_SOURCE PASSAGE_
-- Opening Marker --

Below we hit on a number of topics and developments across Europe.
Call: Largely our bullish outlook on the capital markets across much of the region has not changed, anchored behind the ECB’s willingness to leverage its balance sheet at all costs to save the Union; the European Commission’s willingness to extend fiscal consolidation targets and abandon or lessen austerity programs; and Germany’s willingness to continue to write bailout checks versus the very adverse option of a strong D-Mark.
Further, we’re seeing a decrease in the broader risk profile as Italy has named a new PM and works through a new budget; Slovenia is willing and able to take care of its own bailout needs; and Portugal has set forth a fiscal consolidation program and issued its own sovereign debt this week. Finally, peripheral sovereign auctions continue to price debt lower and data has looked mostly better in APR compared to MAR.
That said, the disconnect with muted to weak fundamentals remains anchored. The credit system across the region, in particular to small-and-medium-sized enterprises (SMEs), remains clogged; unemployment remains staggeringly high; and the Union of uneven countries under one monetary policy and currency remains flawed in its present set-up. This is in line with our call for a very protracted period of low to negative growth throughout Europe.
GBP/USD: On Thursday we added a real-time long position in the GBP/USD via the etf FXB given the BOE opted to leave rates and the QE program unchanged on Thursday. We also see the replacement of Mervyn King in July by the slightly more hawkish Canadian Mark Carney as a bullish catalyst.

-- Closing Marker --

_SOURCE MATERIAL_
-- Opening Marker --

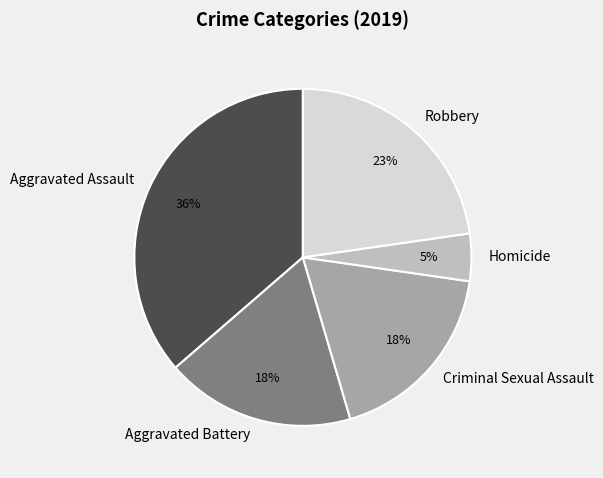

What is the ratio of the value at Aggravated Assault to the value at Robbery?

1.6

-- Closing Marker --

_EXPLORE THE MATERIAL_
1. Name every country that the European markets commentary mentions by name.
2. Reproduce the passage of the European markets commentary starting at "Call: Largely our" and ending at "a strong D-Mark.".
The listing has no connection to the European markets commentary.

_ANSWERS TO EACH TASK_
1. Germany, Italy, Slovenia, Portugal

2.
Call: Largely our bullish outlook on the capital markets across much of the region has not changed, anchored behind the ECB’s willingness to leverage its balance sheet at all costs to save the Union; the European Commission’s willingness to extend fiscal consolidation targets and abandon or lessen austerity programs; and Germany’s willingness to continue to write bailout checks versus the very adverse option of a strong D-Mark.